I'm still not getting anywhere. Can you please show me the first couple of steps?

 

[devious_]

Right. I've tried some more and here's where I ended up:

$$\text{acceleration} = \langle \ddot{r} - r \dot{\theta ^2}, 2\dot{r}\dot{\theta} + r\ddot{\theta} \rangle$$

Now I've got to differentiate my expression for $r$ and use the fact that $\dot{\theta} = \omega$.

Is that correct, or is there a better method?

 

[OlderDan]

Right. I've tried some more and here's where I ended up:

$$\text{acceleration} = \langle \ddot{r} - r \dot{\theta ^2}, 2\dot{r}\dot{\theta} + r\ddot{\theta} \rangle$$

Now I've got to differentiate my expression for $r$ and use the fact that $\dot{\theta} = \omega$.

Is that correct, or is there a better method?

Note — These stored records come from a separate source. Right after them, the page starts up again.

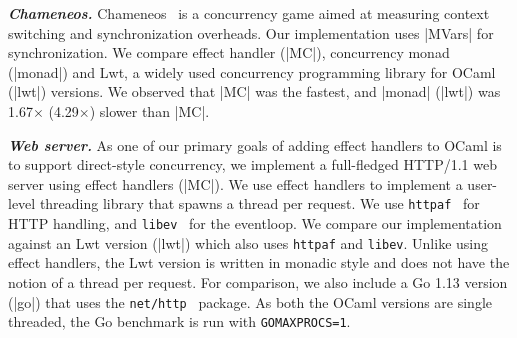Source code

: \documentclass[sigplan,10pt,review,anonymous]{acmart}\settopmatter{printfolios=true,printccs=false,printacmref=false}
\begin{document}
\textbf{\textit{Chameneos.}} Chameneos~\cite{Chameneos} is a concurrency game
aimed at measuring context switching and synchronization overheads. Our
implementation uses |MVars| for synchronization. We compare effect handler
(|MC|), concurrency monad (|monad|) and Lwt, a widely used concurrency
programming library for OCaml (|lwt|) versions. We observed that |MC| was the
fastest, and |monad| (|lwt|) was 1.67$\times$ (4.29$\times$) slower than |MC|.

\textbf{\textit{Web server.}} As one of our primary goals of adding effect
handlers to OCaml is to support direct-style concurrency, we implement a
full-fledged HTTP/1.1 web server using effect handlers (|MC|). We use effect
handlers to implement a user-level threading library that spawns a thread per
request. We use \texttt{httpaf}~\cite{httpaf} for HTTP handling, and
\texttt{libev}~\cite{libev} for the eventloop. We compare our implementation
against an Lwt version (|lwt|) which also uses \texttt{httpaf} and
\texttt{libev}. Unlike using effect handlers, the Lwt version is written in monadic
style and does not have the notion of a thread per request. For comparison, we
also include a Go 1.13 version (|go|) that uses the
\texttt{net/http}~\cite{nethttp} package. As both the OCaml versions are single
threaded, the Go benchmark is run with \texttt{GOMAXPROCS=1}.
\end{document}
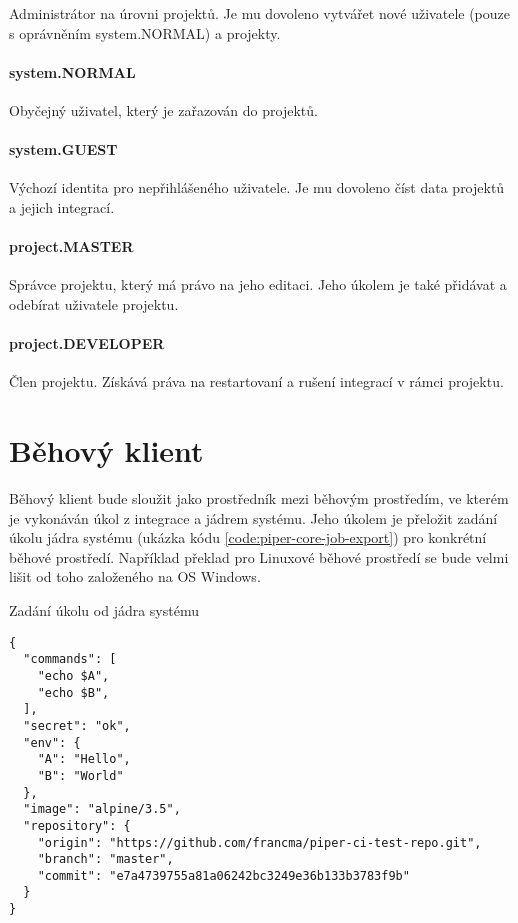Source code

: Administrátor na úrovni projektů.
Je mu dovoleno vytvářet nové uživatele (pouze s oprávněním system.NORMAL) a projekty.

\paragraph{system.NORMAL}

Obyčejný uživatel, který je zařazován do projektů.

\paragraph{system.GUEST}

Výchozí identita pro nepřihlášeného uživatele.
Je mu dovoleno číst data projektů a jejich integrací.

\paragraph{project.MASTER}

Správce projektu, který má právo na jeho editaci.
Jeho úkolem je také přidávat a odebírat uživatele projektu.

\paragraph{project.DEVELOPER}

Člen projektu.
Získává práva na restartovaní a rušení integrací v rámci projektu.

\section{Běhový klient}

Běhový klient bude sloužit jako prostředník mezi běhovým prostředím, ve kterém je vykonáván úkol z integrace a jádrem systému.
Jeho úkolem je přeložit zadání úkolu jádra systému (ukázka kódu \ref{code:piper-core-job-export}) pro konkrétní běhové prostředí.
Například překlad pro Linuxové běhové prostředí se bude velmi lišit od toho založeného na OS Windows.

\begin{listing}[ht]
\caption{\label{code:piper-core-job-export}Zadání úkolu od jádra systému}
\begin{verbatim}
{
  "commands": [
    "echo $A",
    "echo $B",
  ],
  "secret": "ok",
  "env": {
    "A": "Hello",
    "B": "World"
  },
  "image": "alpine/3.5",
  "repository": {
    "origin": "https://github.com/francma/piper-ci-test-repo.git",
    "branch": "master",
    "commit": "e7a4739755a81a06242bc3249e36b133b3783f9b"
  }
}
\end{verbatim}
\end{listing}

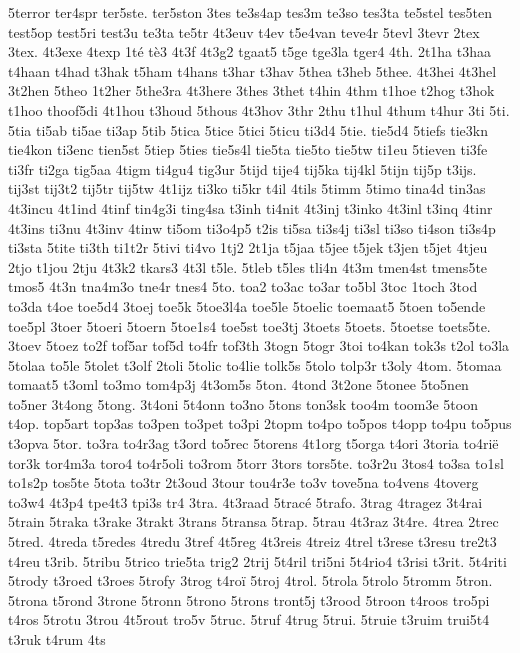 {5terror
ter4spr
ter5ste.
ter5ston
3tes
te3s4ap
tes3m
te3so
tes3ta
te5stel
tes5ten
test5op
test5ri
test3u
te3ta
te5tr
4t3euv
t4ev
t5e4van
teve4r
5tevl
3tevr
2tex
3tex.
4t3exe
4texp
1té
tè3
4t3f
4t3g2
tgaat5
t5ge
tge3la
tger4
4th.
2t1ha
t3haa
t4haan
t4had
t3hak
t5ham
t4hans
t3har
t3hav
5thea
t3heb
5thee.
4t3hei
4t3hel
3t2hen
5theo
1t2her
5the3ra
4t3here
3thes
3thet
t4hin
4thm
t1hoe
t2hog
t3hok
t1hoo
thoof5di
4t1hou
t3houd
5thous
4t3hov
3thr
2thu
t1hul
4thum
t4hur
3ti
5ti.
5tia
ti5ab
ti5ae
ti3ap
5tib
5tica
5tice
5tici
5ticu
ti3d4
5tie.
tie5d4
5tiefs
tie3kn
tie4kon
ti3enc
tien5st
5tiep
5ties
tie5s4l
tie5ta
tie5to
tie5tw
ti1eu
5tieven
ti3fe
ti3fr
ti2ga
tig5aa
4tigm
ti4gu4
tig3ur
5tijd
tije4
tij5ka
tij4kl
5tijn
tij5p
t3ijs.
tij3st
tij3t2
tij5tr
tij5tw
4t1ijz
ti3ko
ti5kr
t4il
4tils
5timm
5timo
tina4d
tin3as
4t3incu
4t1ind
4tinf
tin4g3i
ting4sa
t3inh
ti4nit
4t3inj
t3inko
4t3inl
t3inq
4tinr
4t3ins
ti3nu
4t3inv
4tinw
ti5om
ti3o4p5
t2is
ti5sa
ti3s4j
ti3sl
ti3so
ti4son
ti3s4p
ti3sta
5tite
ti3th
ti1t2r
5tivi
ti4vo
1tj2
2t1ja
t5jaa
t5jee
t5jek
t3jen
t5jet
4tjeu
2tjo
t1jou
2tju
4t3k2
tkars3
4t3l
t5le.
5tleb
t5les
tli4n
4t3m
tmen4st
tmens5te
tmos5
4t3n
tna4m3o
tne4r
tnes4
5to.
toa2
to3ac
to3ar
to5bl
3toc
1toch
3tod
to3da
t4oe
toe5d4
3toej
toe5k
5toe3l4a
toe5le
5toelic
toemaat5
5toen
to5ende
toe5pl
3toer
5toeri
5toern
5toe1s4
toe5st
toe3tj
3toets
5toets.
5toetse
toets5te.
3toev
5toez
to2f
tof5ar
tof5d
to4fr
tof3th
3togn
5togr
3toi
to4kan
tok3s
t2ol
to3la
5tolaa
to5le
5tolet
t3olf
2toli
5tolic
to4lie
tolk5s
5tolo
tolp3r
t3oly
4tom.
5tomaa
tomaat5
t3oml
to3mo
tom4p3j
4t3om5s
5ton.
4tond
3t2one
5tonee
5to5nen
to5ner
3t4ong
5tong.
3t4oni
5t4onn
to3no
5tons
ton3sk
too4m
toom3e
5toon
t4op.
top5art
top3as
to3pen
to3pet
to3pi
2topm
to4po
to5pos
t4opp
to4pu
to5pus
t3opva
5tor.
to3ra
to4r3ag
t3ord
to5rec
5torens
4t1org
t5orga
t4ori
3toria
to4rië
tor3k
tor4m3a
toro4
to4r5oli
to3rom
5torr
3tors
tors5te.
to3r2u
3tos4
to3sa
to1sl
to1s2p
tos5te
5tota
to3tr
2t3oud
3tour
tou4r3e
to3v
tove5na
to4vens
4toverg
to3w4
4t3p4
tpe4t3
tpi3s
tr4
3tra.
4t3raad
5tracé
5trafo.
3trag
4tragez
3t4rai
5train
5traka
t3rake
3trakt
3trans
5transa
5trap.
5trau
4t3raz
3t4re.
4trea
2trec
5tred.
4treda
t5redes
4tredu
3tref
4t5reg
4t3reis
4treiz
4trel
t3rese
t3resu
tre2t3
t4reu
t3rib.
5tribu
5trico
trie5ta
trig2
2trij
5t4ril
tri5ni
5t4rio4
t3risi
t3rit.
5t4riti
5trody
t3roed
t3roes
5trofy
3trog
t4roï
5troj
4trol.
5trola
5trolo
5tromm
5tron.
5trona
t5rond
3trone
5tronn
5trono
5trons
tront5j
t3rood
5troon
t4roos
tro5pi
t4ros
5trotu
3trou
4t5rout
tro5v
5truc.
5truf
4trug
5trui.
5truie
t3ruim
trui5t4
t3ruk
t4rum
4ts
}
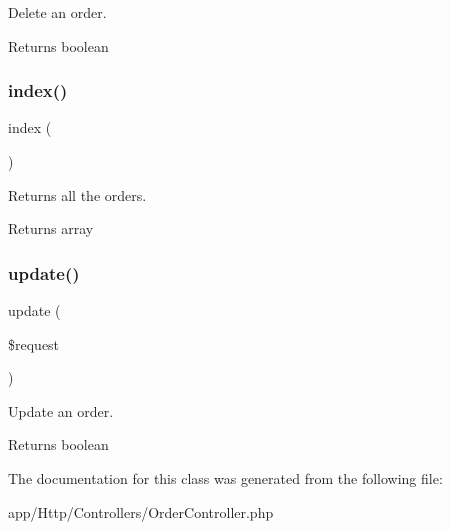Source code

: Delete an order.

\begin{DoxyReturn}{Returns}
boolean 
\end{DoxyReturn}
\mbox{\label{class_app_1_1_http_1_1_controllers_1_1_order_controller_a149eb92716c1084a935e04a8d95f7347}} 
\subsubsection{\texorpdfstring{index()}{index()}}
{\footnotesize\ttfamily index (\begin{DoxyParamCaption}{ }\end{DoxyParamCaption})}

Returns all the orders.

\begin{DoxyReturn}{Returns}
array 
\end{DoxyReturn}
\mbox{\label{class_app_1_1_http_1_1_controllers_1_1_order_controller_ab7b27a90191560dcef32126b0945db0d}} 
\subsubsection{\texorpdfstring{update()}{update()}}
{\footnotesize\ttfamily update (\begin{DoxyParamCaption}\item[{}]{\$request }\end{DoxyParamCaption})}

Update an order.

\begin{DoxyReturn}{Returns}
boolean 
\end{DoxyReturn}


The documentation for this class was generated from the following file\+:\begin{DoxyCompactItemize}
\item 
app/\+Http/\+Controllers/Order\+Controller.\+php\end{DoxyCompactItemize}
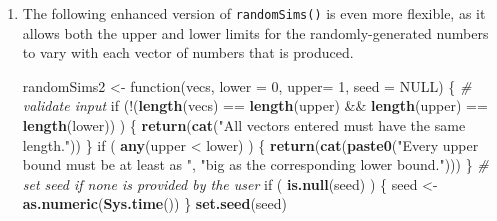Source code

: \documentclass[]{book}
\makeatletter
\newenvironment{Shaded}{\begin{snugshade}}{\end{snugshade}}
\newcommand{\KeywordTok}[1]{\textcolor[rgb]{0.13,0.29,0.53}{\textbf{{#1}}}}
\newcommand{\DataTypeTok}[1]{\textcolor[rgb]{0.13,0.29,0.53}{{#1}}}
\newcommand{\DecValTok}[1]{\textcolor[rgb]{0.00,0.00,0.81}{{#1}}}
\newcommand{\StringTok}[1]{\textcolor[rgb]{0.31,0.60,0.02}{{#1}}}
\newcommand{\CommentTok}[1]{\textcolor[rgb]{0.56,0.35,0.01}{\textit{{#1}}}}
\newcommand{\OtherTok}[1]{\textcolor[rgb]{0.56,0.35,0.01}{{#1}}}
\newcommand{\NormalTok}[1]{{#1}}
\newenvironment{kframe}{%
\medskip{}
\setlength{\fboxsep}{.8em}
 \def\at@end@of@kframe{}%
 \ifinner\ifhmode%
  \def\at@end@of@kframe{\end{minipage}}%
  \begin{minipage}{\columnwidth}%
 \fi\fi%
 \def\FrameCommand##1{\hskip\@totalleftmargin \hskip-\fboxsep
 \colorbox{shadecolor}{##1}\hskip-\fboxsep
     \hskip-\linewidth \hskip-\@totalleftmargin \hskip\columnwidth}%
 \MakeFramed {\advance\hsize-\width
   \@totalleftmargin\z@ \linewidth\hsize
   \@setminipage}}%
 {\par\unskip\endMakeFramed%
 \at@end@of@kframe}
\renewenvironment{Shaded}{\begin{kframe}}{\end{kframe}}
\theoremstyle{definition}
\theoremstyle{definition}
\theoremstyle{remark}
\makeatother
\begin{document}
{\begin{enumerate}
\begin{Shaded}
\begin{Highlighting}[]
\NormalTok{randomSims <-}\StringTok{ }\NormalTok{function(vecs, }\DataTypeTok{lower =} \DecValTok{0}\NormalTok{, }\DataTypeTok{upper=} \DecValTok{1}\NormalTok{, }\DataTypeTok{seed =} \OtherTok{NULL}\NormalTok{) \{}
  \CommentTok{# set seed if none is provided by the user}
  \NormalTok{if ( }\KeywordTok{is.null}\NormalTok{(seed) ) \{}
    \NormalTok{seed <-}\StringTok{ }\KeywordTok{as.numeric}\NormalTok{(}\KeywordTok{Sys.time}\NormalTok{())}
  \NormalTok{\}}
  \KeywordTok{set.seed}\NormalTok{(seed)}

  \NormalTok{lst <-}\StringTok{ }\KeywordTok{vector}\NormalTok{(}\DataTypeTok{mode =} \StringTok{"list"}\NormalTok{, }\DataTypeTok{length =} \KeywordTok{length}\NormalTok{(vecs))}
  \NormalTok{for ( i in }\KeywordTok{seq_along}\NormalTok{(vecs) ) \{}
    \NormalTok{lst[[i]] <-}\StringTok{ }\KeywordTok{runif}\NormalTok{(vecs[i], }\DataTypeTok{min =} \NormalTok{lower, }\DataTypeTok{max =} \NormalTok{upper)}
  \NormalTok{\}}
  \NormalTok{lst}
\NormalTok{\}}
\end{Highlighting}
\end{Shaded}

  Refactor the code for \texttt{randomSims()} so that it uses
  \texttt{lapply()} instead of a loop.
\item
  The following enhanced version of \texttt{randomSims()} is even more
  flexible, as it allows both the upper and lower limits for the
  randomly-generated numbers to vary with each vector of numbers that is
  produced.

\begin{Shaded}
\begin{Highlighting}[]
\NormalTok{randomSims2 <-}\StringTok{ }\NormalTok{function(vecs, }\DataTypeTok{lower =} \DecValTok{0}\NormalTok{, }\DataTypeTok{upper=} \DecValTok{1}\NormalTok{, }\DataTypeTok{seed =} \OtherTok{NULL}\NormalTok{) \{}
  \CommentTok{# validate input}
  \NormalTok{if (!(}\KeywordTok{length}\NormalTok{(vecs) ==}\StringTok{ }\KeywordTok{length}\NormalTok{(upper) &&}\StringTok{ }\KeywordTok{length}\NormalTok{(upper) ==}\StringTok{ }\KeywordTok{length}\NormalTok{(lower)) ) \{}
    \KeywordTok{return}\NormalTok{(}\KeywordTok{cat}\NormalTok{(}\StringTok{"All vectors entered must have the same length."}\NormalTok{))}
  \NormalTok{\}}
  \NormalTok{if ( }\KeywordTok{any}\NormalTok{(upper <}\StringTok{ }\NormalTok{lower) ) \{}
    \KeywordTok{return}\NormalTok{(}\KeywordTok{cat}\NormalTok{(}\KeywordTok{paste0}\NormalTok{(}\StringTok{"Every upper bound must be at least as "}\NormalTok{,}
                      \StringTok{"big as the corresponding lower bound."}\NormalTok{)))}
  \NormalTok{\}}
  \CommentTok{# set seed if none is provided by the user}
  \NormalTok{if ( }\KeywordTok{is.null}\NormalTok{(seed) ) \{}
    \NormalTok{seed <-}\StringTok{ }\KeywordTok{as.numeric}\NormalTok{(}\KeywordTok{Sys.time}\NormalTok{())}
  \NormalTok{\}}
  \KeywordTok{set.seed}\NormalTok{(seed)}


\end{Highlighting}
\end{Shaded}
\end{enumerate}}
\end{document}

Looks good so far. Don't forget that $$\ddot{\theta} = 0$$ in this problem

 

[devious_]

I've obtained an expression for the magnitude of the acceleration; how do I show that the particle makes an angle 30 at the radius vector?

 

[PhilG]

compute dot product of acceleration and the radius vector two different ways, and set them equal.

 

[devious_]

Thanks